Les idéaux de la lutte n’arrivent pas jusqu’au peuple, la censure de la pensée et des actions de Marighella est totale. Seulement à la fin (du film et de sa vie) les guérilleros, désormais décimés, occupent une station radio en dénonçant les tortures à l’œuvre et la presse nationale, grâce à l’aide du vieil ami Jorge, éditeur du journal local Tribuna do Sudeste publie (payant au prix de sa vie son geste) le manifeste du mouvement, dont les contradictions internes émergent dans de nombreux dialogues du film.

On ne peut pas imputer uniquement à la censure, très habile à isoler la résistance, le manque de soutien de la part du peuple brésilien. Les gens ne sont pas convaincus par la nécessité de la révolte, et c’est le thème le plus incommode que le film de Moura aborde, en remettant en cause le présent, inquiétant, du Brésil d’aujourd’hui « la pire période de la dictature » comme il le définit. Le tissu de la société brésilienne arraché il y a plus de cinquante ans n’a jamais été reprisé. Le Brésil a simplement mis de côté son passé, il l’a mastiqué mais jamais métabolisé.

Pourtant pendant des années les militaires ont impunément utilisé la violence dans sa forme la plus autoritaire: la torture. Les atrocités de la dictature militaire au Brésil, moins connues mais pas moins brutales que celles des pays voisins, n’ont jamais fait l’objet d’un débat public ni d’un procès, judiciaire ou historique. Les responsables sont restés impunis. Que ce soit Cardoso ou Inacio Lula da Silva il n’y a jamais eu la volonté politique de regarder dans ces vingt années de dictature pour créer une narration nationale partagée en mesure de mettre le passé au repos pour toujours. La loi sur l’amnistie adoptée en 1979 a troqué la libération des opposants politiques avec l’impunité des responsables des crimes commis durant la dictature. La recherche du compromis politique a prévalu. Ni Lula da Silva ni Dilma Roussef (elle-même victime de tortures) ne l’ont jamais remis en question. Personne n’a voulu contrarier les militaires, par pragmatisme ou par crainte de réveiller des impulsions ou des inclinations jamais enterrées.

Le rythme du film devient de plus en plus intense à mesure que l’étau autour de Marighella se resserre, au lendemain de l’exécution brutale d’un diplomate américain refroidi devant les yeux de son fils, et de l’enlèvement de l’ambassadeur américain Charles Elbrick (qui sera relâché après trois jours en échange de quinze prisonniers politiques). Carlos Marighella devient l’ennemi public numéro un contre lequel se mobilise la police secrète et la CIA, impatiente de transférer à ses alliés des méthodes et des hommes pour éradiquer le « terrorisme communiste ». Le Brésil, de son côté, démontre d’être à la hauteur de l’aide américaine.
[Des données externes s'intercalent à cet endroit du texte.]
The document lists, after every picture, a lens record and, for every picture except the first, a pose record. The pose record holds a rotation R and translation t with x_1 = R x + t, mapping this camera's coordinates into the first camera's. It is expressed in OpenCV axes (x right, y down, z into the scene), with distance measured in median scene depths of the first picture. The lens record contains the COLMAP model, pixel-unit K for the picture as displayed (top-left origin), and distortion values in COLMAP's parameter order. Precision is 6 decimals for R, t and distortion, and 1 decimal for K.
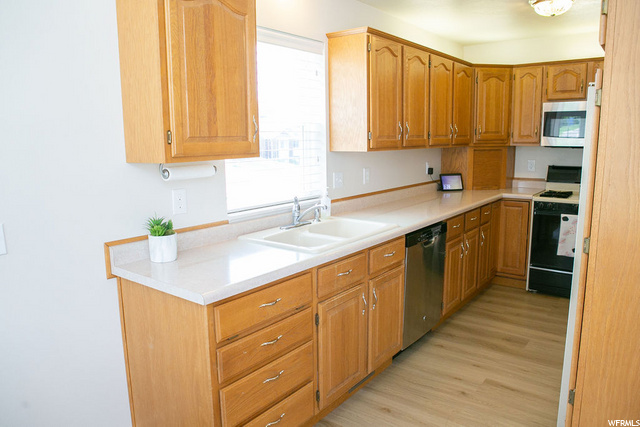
lens RADIAL K [[455.5, 0, 320.0], [0, 455.5, 213.5], [0, 0, 1]] dist [-0.120476, 0.073677]
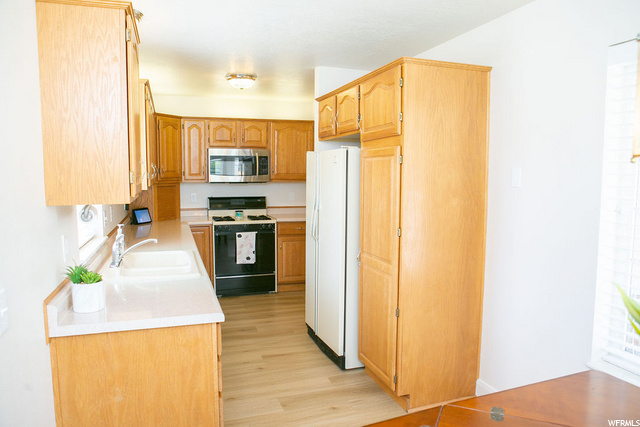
lens RADIAL K [[443.0, 0, 320.0], [0, 443.0, 213.5], [0, 0, 1]] dist [-0.109814, 0.002245]
pose [[0.547208, -0.062160, 0.834686, -0.529940], [0.126318, 0.991950, -0.008941, -0.015926], [-0.827410, 0.110328, 0.550654, 0.070451]]
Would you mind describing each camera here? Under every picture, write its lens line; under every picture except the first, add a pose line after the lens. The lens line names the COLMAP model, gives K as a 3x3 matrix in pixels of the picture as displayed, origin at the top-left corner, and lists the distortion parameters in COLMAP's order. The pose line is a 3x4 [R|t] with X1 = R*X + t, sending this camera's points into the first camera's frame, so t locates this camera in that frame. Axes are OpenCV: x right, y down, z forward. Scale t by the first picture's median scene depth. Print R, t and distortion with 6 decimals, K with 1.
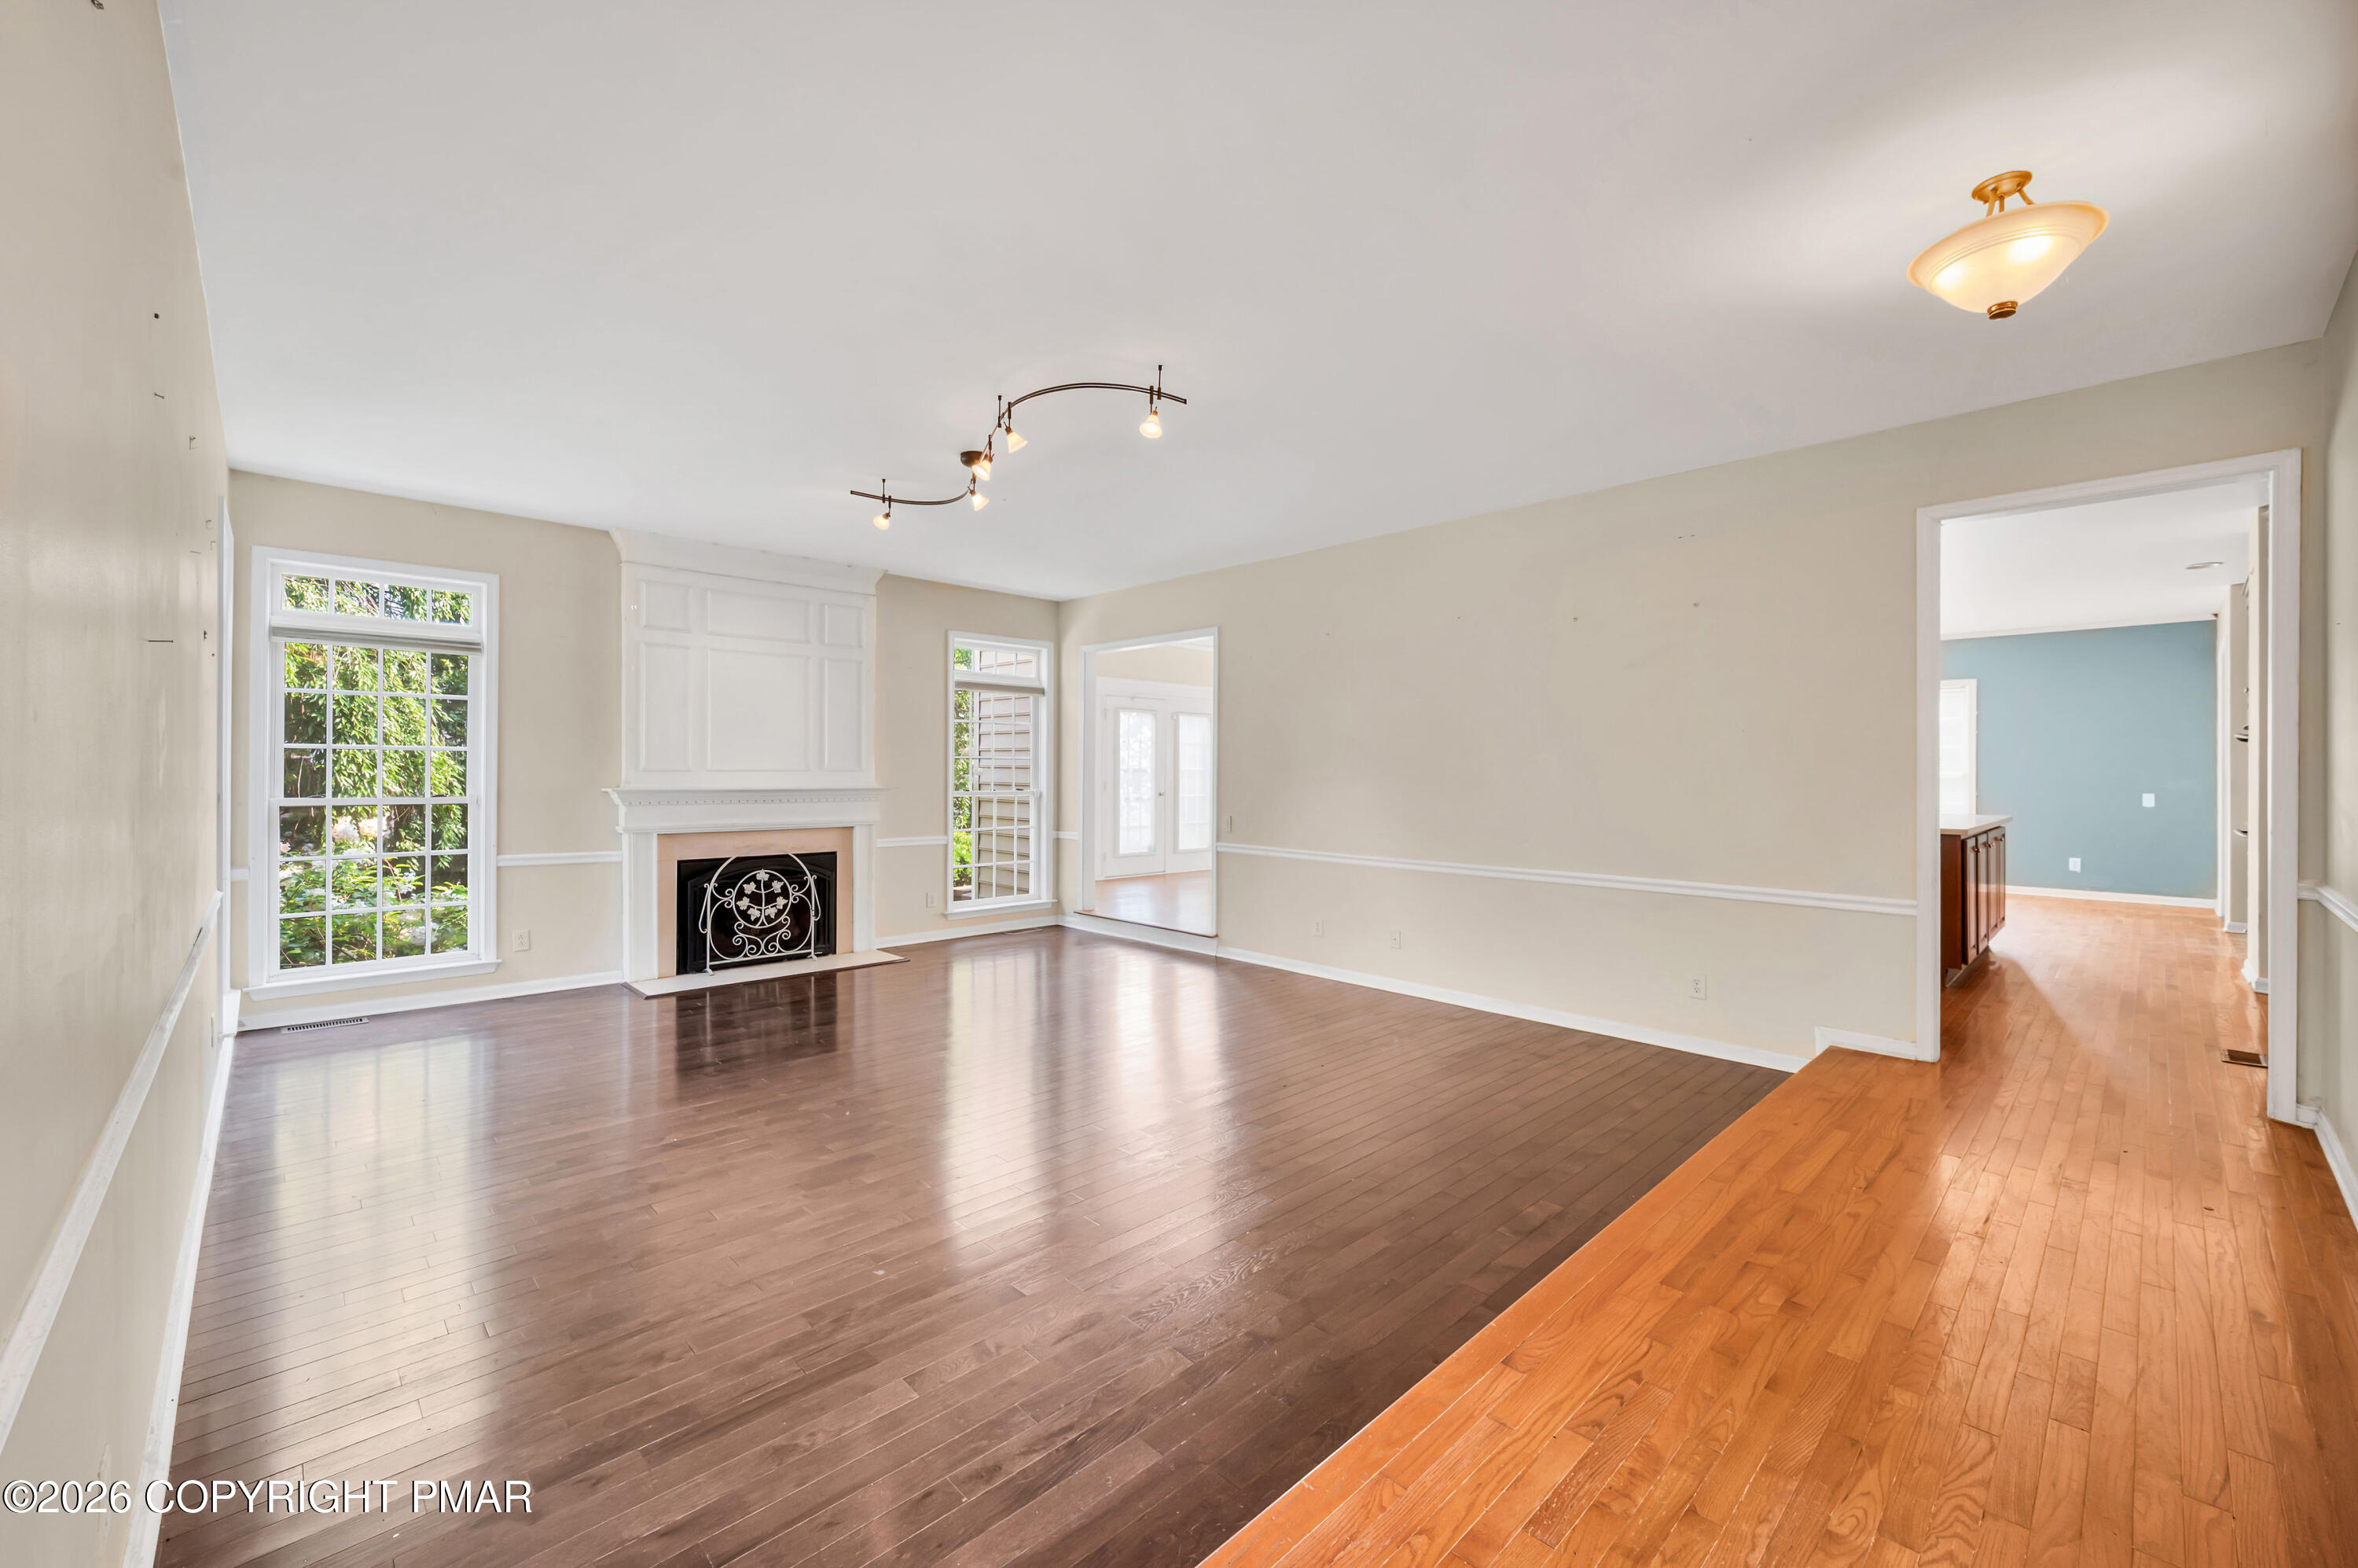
lens RADIAL K [[944.4, 0, 1171.3], [0, 944.4, 763.6], [0, 0, 1]] dist [0.010093, 0.000040]
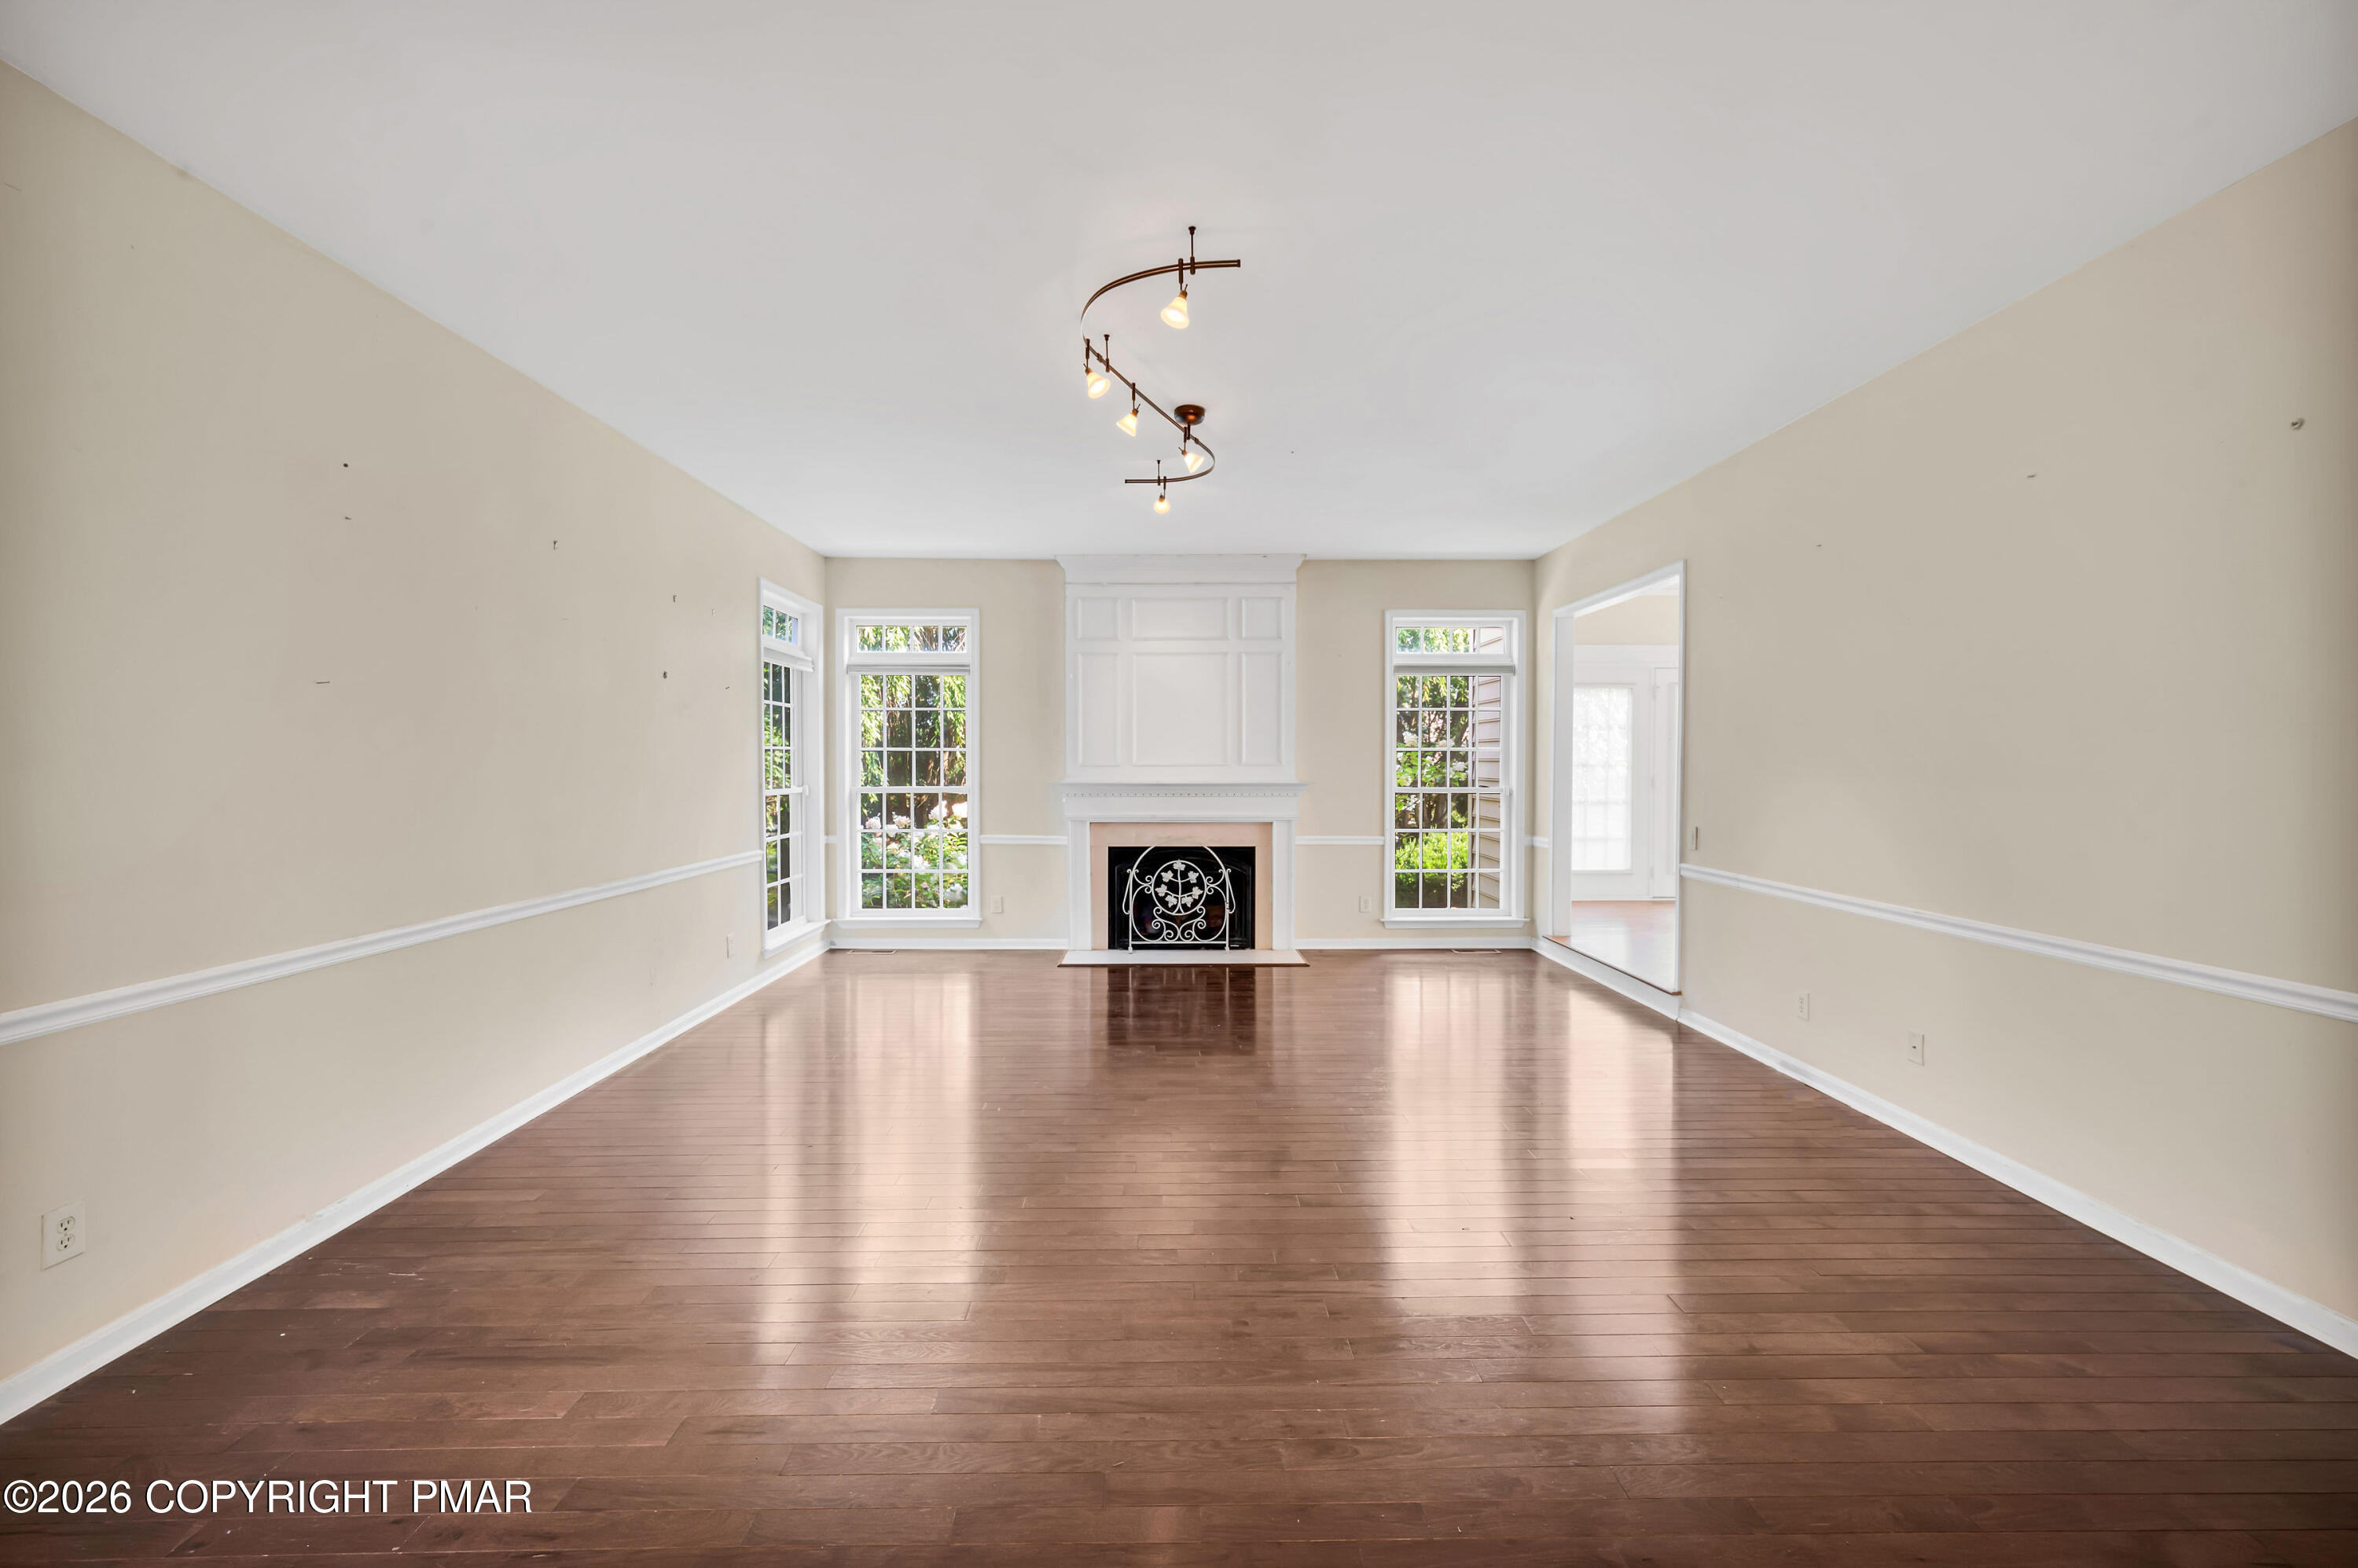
lens RADIAL K [[932.7, 0, 1168.4], [0, 932.7, 778.2], [0, 0, 1]] dist [0.002203, -0.000119]
pose [[0.732988, 0.005304, -0.680221, 0.260208], [0.009715, 0.999786, 0.018264, 0.002435], [0.680172, -0.019995, 0.732779, 0.232983]]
“Ne l’appelez pas révolutionnaire, combattant, guérillero. Appelez le terroriste. Il veut être connu? Il le sera », promet l’inspecteur en chef Lucio, sans pitié dans sa sadique chasse à l’homme, faisant appel à tout l’arsenal des instruments de la répression des dictatures militaires sud-américaines. « Terroriste », « Assassin », peut-on lire sur des affiches avec la tête du guérillero afro-brésilien dans tout le pays. Carlos Marighella échappe à la torture. Son corps est criblé de balles à l’intérieur d’une voiture. Il n’est pas armé lorsqu’il est appréhendé par les hommes de l’inspecteur Lucio. Et pourtant une arme lui est mise dans la main dans la reconstruction de Moura.

Un film d’action, un biopic. MARIGHELLA est privé de cette dimension politique à laquelle la complexité du sujet aurait pourtant servi. MARIGHELLA célèbre Marighella, alors que sa pensée politique, les métamorphoses de parlementaire national à guérillero, sa stratégie de lutte, ses écrits sont à peine effleurés. D’autant plus que le film de Moura est terriblement opportun. Bolsonaro, qui a déclaré à plusieurs reprises, avant et après les élections, d’apprécier l’expérience de la dictature militaire et l’usage de la torture qui en découla, a durant critiqué le film. “Marighella était un terroriste, pas un héros”.

Wagner Moura dit avoir eu des difficultés à trouver des fonds pour financer le film dans l’industrie cinématographique brésilienne, et encore plus pour sa distribution locale, où on ne sait pas si et quand il sortira dans les salles. La censure, hier comme aujourd’hui, a tiré la sonnette d’alarme.